As I sat in traffic my skin prickled from the memories of sitting in the car with my mom. 35 years old. Slumped and crying. The outside darkness matching my inner gloom. We were early. We waited. I don’t remember if my mom said anything. It doesn’t matter. This is one of the few times when I can recall the feeling of utter loneliness, helplessness, shame. 35 years old and I’m sitting there parked at the curb, my mom in the driver’s seat, a desperate last-minute meeting with my therapist looming. They would determine if I needed hospitalization. I knew I was bawling, but couldn’t understand why. All I comprehended was the oppressive humiliation.

The clocked hummed along and soon it was time. I stumbled to my therapist’s apartment building. Once inside I broke down. Wailing. Hyperventilating. Arms locked around my torso as if already in a strait jacket. How long did I wait in the lobby? How many people passed by trying not to stare? How did I get from the lobby to my therapist’s apartment? I have no idea.

I don’t remember much from the emergency session. I was far away, buried deep inside this shivering body. There was a consultation with my psychiatrist, I think. Discussions about hospitalization. Me screaming against such a thing. Someone calling my father. My abashment at my dad learning about my state, but an underlying anger at him as well, anger at everyone.
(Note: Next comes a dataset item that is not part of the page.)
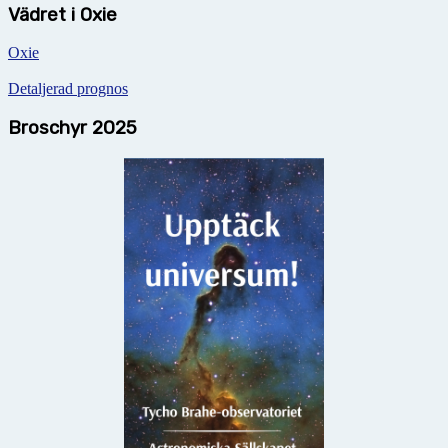
Vädret i Oxie
Oxie
Detaljerad prognos
Broschyr 2025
I can’t remember exact words, but I’m pretty sure he didn’t know what to say. I’m pretty sure he said everything wrong that night. My therapist coaching him on how to talk to me, explaining things, I think.

I’M 35 YEARS OLD!!! I’M A FAILURE!!! MY TIME’S UP!!!

What did her apartment look like? Where did I sit? Where are the details???

Gone. All that’s left are tendrils of guilt and self-disgust and the apartment as the embodiment of it all. And that’s why I wouldn’t go back for a long time even though she’d moved. That’s why I wouldn’t go back until last week.

But I did. I finally did even though all of those awful memories returned. I sat there clutching a pillow to my chest, my legs wrapped around each other. Twisted. Tight. Anxious. My therapist has a small dog and I watched (him? her?) gnaw on a bone thinking it’s so easy for dogs. It’s so easy.  My therapist showed me pictures from her life trying to break me out of my head, trying to show me she was a person, trying to kill the connection between her apartment and my breakdown.

We spoke a little. Not much. I mostly stared at the dog. She knew my fears of coming to her home. She worked with them. She worked around them. I did my best which wasn’t good enough. Or was it? Was just going there enough? Slicing through the thick web of panic and symbolization? I have to try to think it was for how else will I grow?

And so I’ll go back. I’ll conquer this fear. And one day maybe my skin won’t prickle; my chest won’t tighten; my breath won’t catch.

Maybe one day it’ll just be an apartment again.